A host of 9/11 first responders, who saved countless lives, will now have their personal data put through a government terror database and will be considered possible terrorists under a provision in James Zadroga 9/11 Health & Compensation Act -- a bill named after an NYPD detective who died of 9/11 -- related illnesses, The Huffington Post reported on Thursday.
They will subsequently be denied treatment for breathing disorders and mental health problems developed in the aftermath of the 2001 terrorist attacks.
The provision was added to the 9/11 first responders health care law last May, when Republican Rep. Cliff Stearns of Florida tabled an amendment during the intense debate over the bill in the House Energy and Commerce Committee.
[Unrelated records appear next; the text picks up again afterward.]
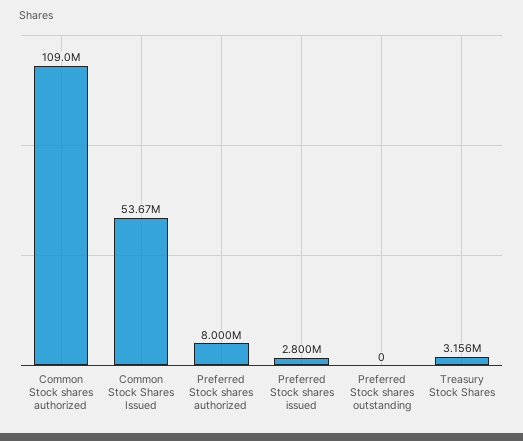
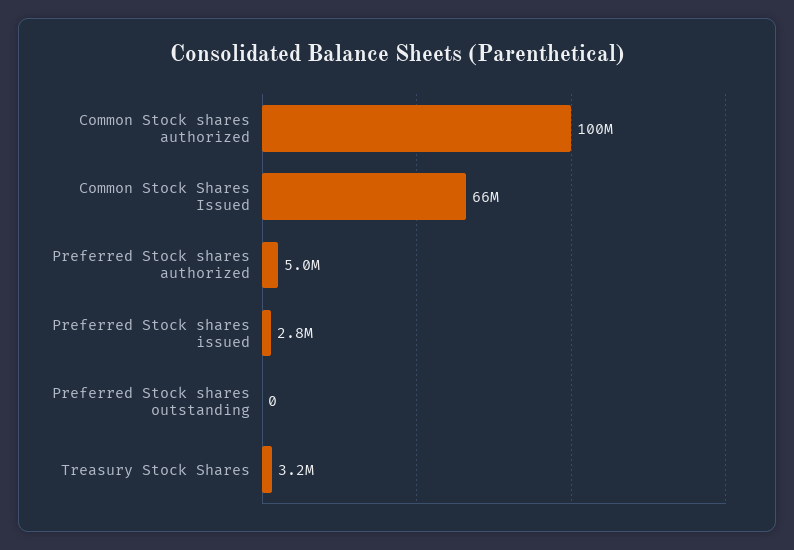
Common Stock shares authorized: 109000000 -> 100000000
Common Stock Shares Issued: 53670000 -> 66000000
Preferred Stock shares authorized: 8000000 -> 5000000

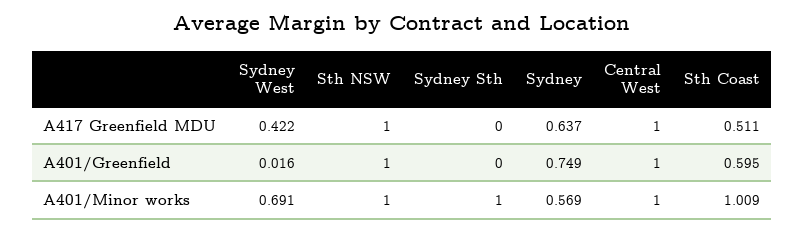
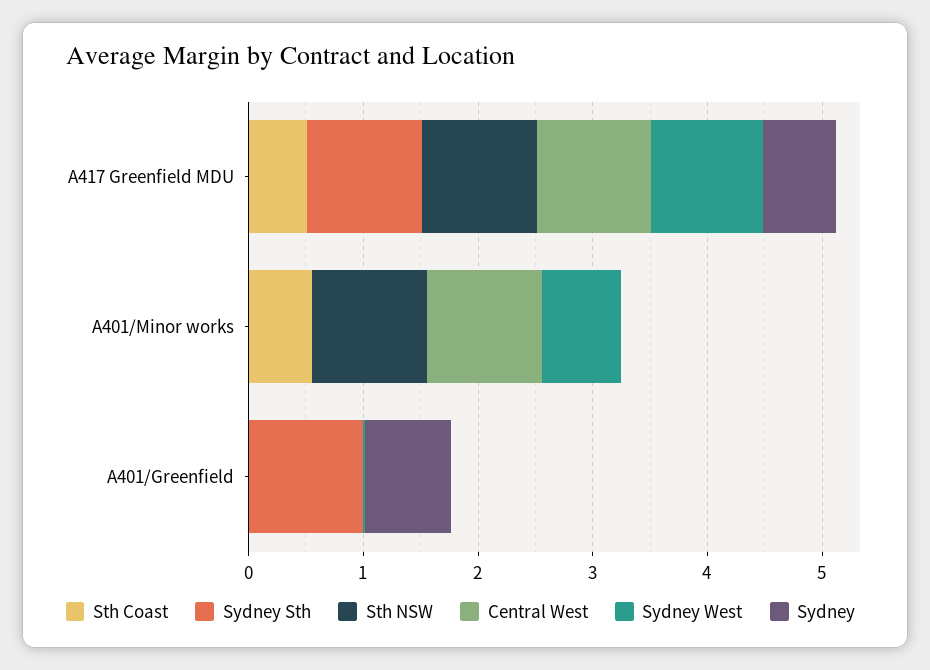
Sydney West, A417 Greenfield MDU: 0.422 -> 1
Sydney Sth, A417 Greenfield MDU: 0 -> 1
Sth NSW, A401/Greenfield: 1 -> 0
Sydney Sth, A401/Greenfield: 0 -> 1
Central West, A401/Greenfield: 1 -> 0
Sth Coast, A401/Greenfield: 0.595 -> 0
Sydney Sth, A401/Minor works: 1 -> 0
Sydney, A401/Minor works: 0.569 -> 0
Sth Coast, A401/Minor works: 1.009 -> 0.6

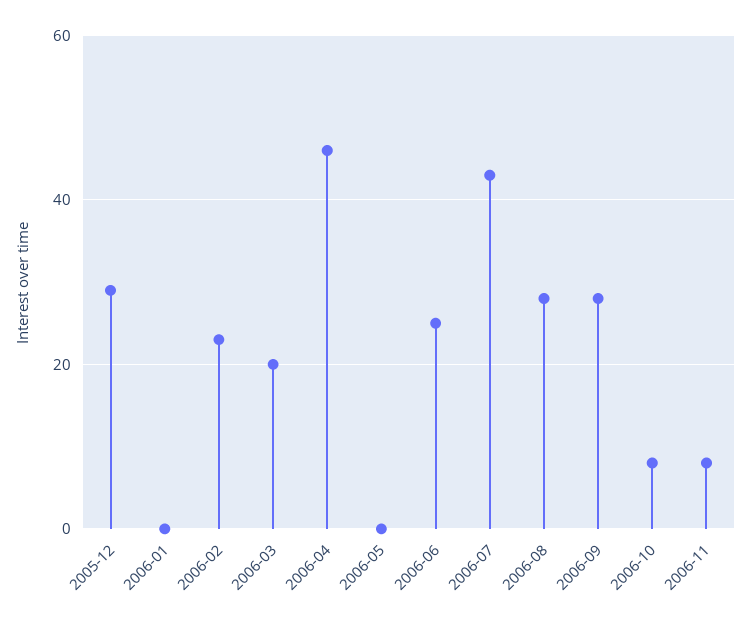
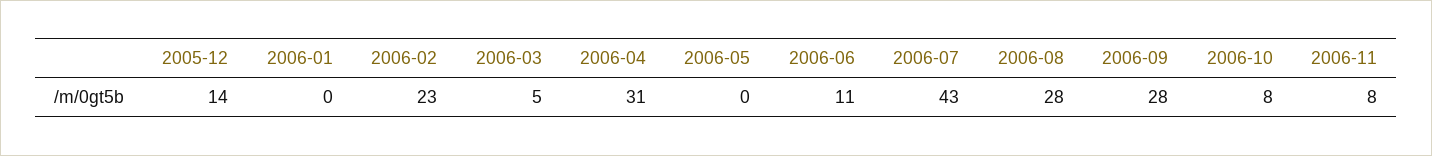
2005-12: 30 -> 14
2006-03: 20 -> 5
2006-04: 45 -> 31
2006-06: 25 -> 11

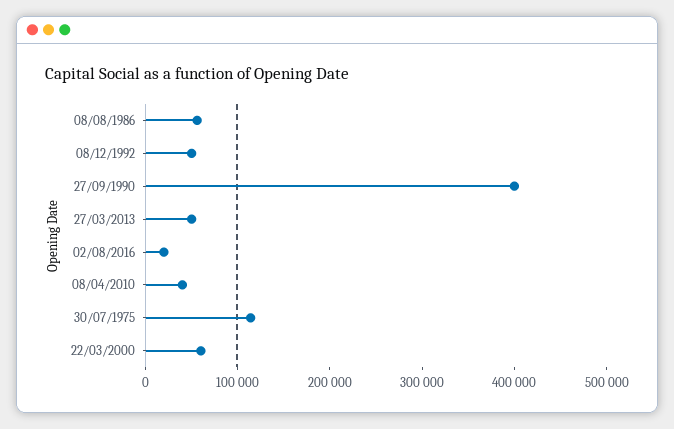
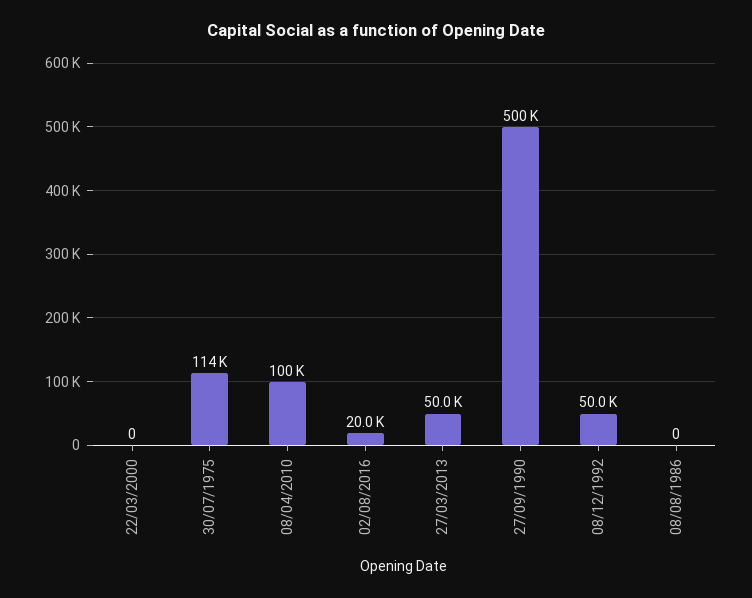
08/08/1986: 60000 -> 0
27/09/1990: 400000 -> 500000
08/04/2010: 40000 -> 100000
22/03/2000: 60000 -> 0

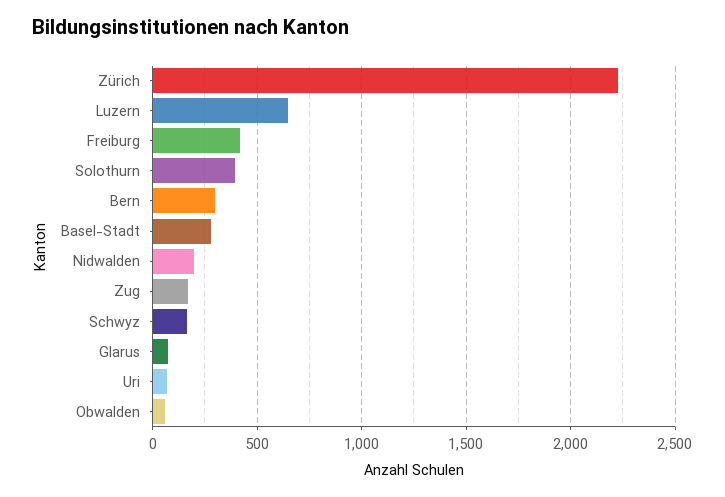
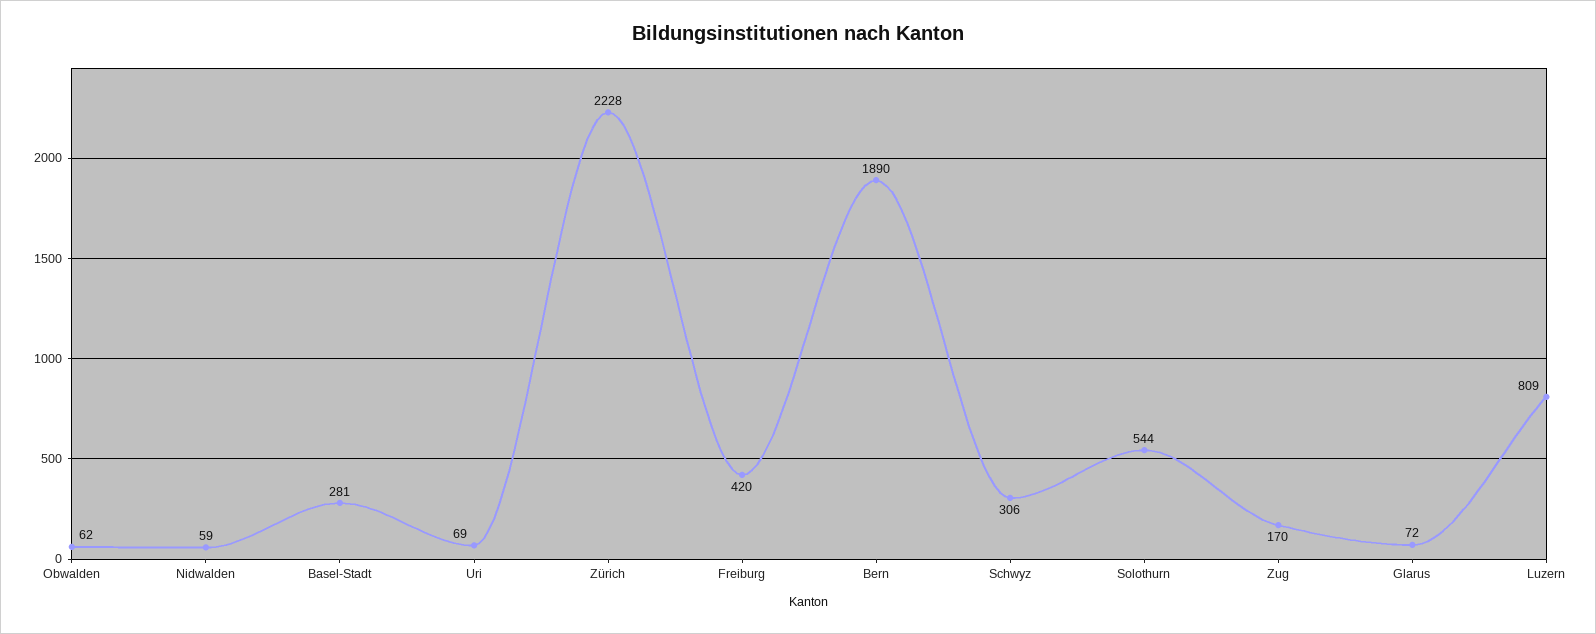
Luzern: 650 -> 809
Solothurn: 400 -> 544
Bern: 300 -> 1890
Nidwalden: 200 -> 59
Schwyz: 150 -> 306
A letter written by Dr. John Howard, director of the National Institute for Occupational Safety and Health, has informed medical providers across the United States that participants from the 9/11 health program will soon have all their information forward to the FBI.
“This is absurd,” said Glen Kline, a former NYPD emergency services officer. “It's silly. It's stupid. It's asinine.”
John Feal, a former construction worker who lost half a foot at Ground Zero and runs the advocacy group Fealgood Foundation, also said, “It's comical at best, and I think it's an insult to everyone who worked on The Pile and is sick and suffering from 9/11.”